• **Data provided**

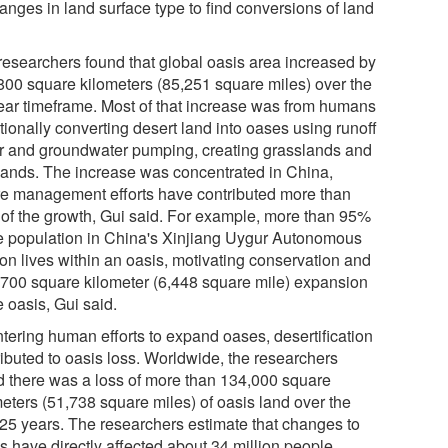
anges in land surface type to find conversions of land
researchers found that global oasis area increased by
800 square kilometers (85,251 square miles) over the
ear timeframe. Most of that increase was from humans
tionally converting desert land into oases using runoff
r and groundwater pumping, creating grasslands and
lands. The increase was concentrated in China,
e management efforts have contributed more than
of the growth, Gui said. For example, more than 95%
he population in China's Xinjiang Uygur Autonomous
on lives within an oasis, motivating conservation and
,700 square kilometer (6,448 square mile) expansion
e oasis, Gui said.
tering human efforts to expand oases, desertification
ributed to oasis loss. Worldwide, the researchers
d there was a loss of more than 134,000 square
meters (51,738 square miles) of oasis land over the
 25 years. The researchers estimate that changes to
s have directly affected about 34 million people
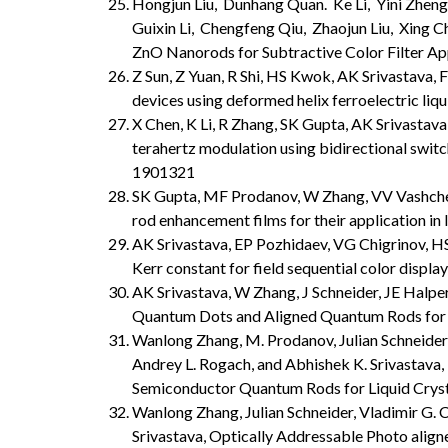
Hongjun Liu, Dunhang Quan. Ke Li, Yini Zheng,
Guixin Li, Chengfeng Qiu, Zhaojun Liu, Xing C
ZnO Nanorods for Subtractive Color Filter Ap
Z Sun, Z Yuan, R Shi, HS Kwok, AK Srivastava, F
devices using deformed helix ferroelectric liqui
X Chen, K Li, R Zhang, SK Gupta, AK Srivastav
terahertz modulation using bidirectional switch
1901321
SK Gupta, MF Prodanov, W Zhang, VV Vashchen
rod enhancement films for their application in l
AK Srivastava, EP Pozhidaev, VG Chigrinov, HS 
Kerr constant for field sequential color display
AK Srivastava, W Zhang, J Schneider, JE Hal
Quantum Dots and Aligned Quantum Rods for L
Wanlong Zhang, M. Prodanov, Julian Schneider,
Andrey L. Rogach, and Abhishek K. Srivastava,
Semiconductor Quantum Rods for Liquid Cryst
Wanlong Zhang, Julian Schneider, Vladimir G. 
Srivastava, Optically Addressable Photo align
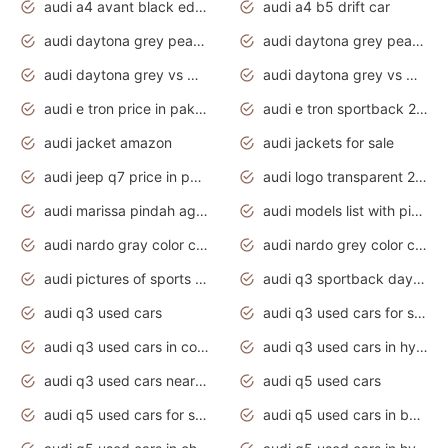
audi a4 avant black edition 2020 daytona grey
audi a4 b5 drift car
audi daytona grey pearl paint code
audi daytona grey pearlescent
audi daytona grey vs manhattan grey
audi daytona grey vs monsoon grey
audi e tron price in pakistan 2020
audi e tron sportback 2020 interior
audi jacket amazon
audi jackets for sale
audi jeep q7 price in pakistan
audi logo transparent 2020
audi marissa pindah agama
audi models list with pictures
audi nardo gray color code
audi nardo grey color code
audi pictures of sports cars
audi q3 sportback daytona grey s line
audi q3 used cars
audi q3 used cars for sale uk
audi q3 used cars in coimbatore
audi q3 used cars in hyderabad
audi q3 used cars near me
audi q5 used cars
audi q5 used cars for sale uk
audi q5 used cars in bangalore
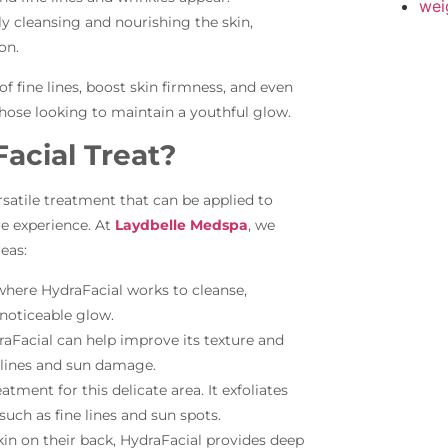
wei
y cleansing and nourishing the skin,
on.
 fine lines, boost skin firmness, and even
those looking to maintain a youthful glow.
acial Treat?
versatile treatment that can be applied to
e experience. At
Laydbelle Medspa
, we
eas:
here HydraFacial works to cleanse,
 noticeable glow.
raFacial can help improve its texture and
 lines and sun damage.
eatment for this delicate area. It exfoliates
such as fine lines and sun spots.
kin on their back, HydraFacial provides deep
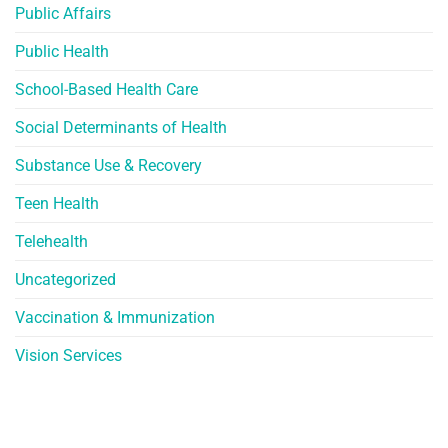
Public Affairs
Public Health
School-Based Health Care
Social Determinants of Health
Substance Use & Recovery
Teen Health
Telehealth
Uncategorized
Vaccination & Immunization
Vision Services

• **Problem to solve**
If a line of the listing above contains "skin", pick it out and copy it.

• **Problem solution**
y cleansing and nourishing the skin,
 fine lines, boost skin firmness, and even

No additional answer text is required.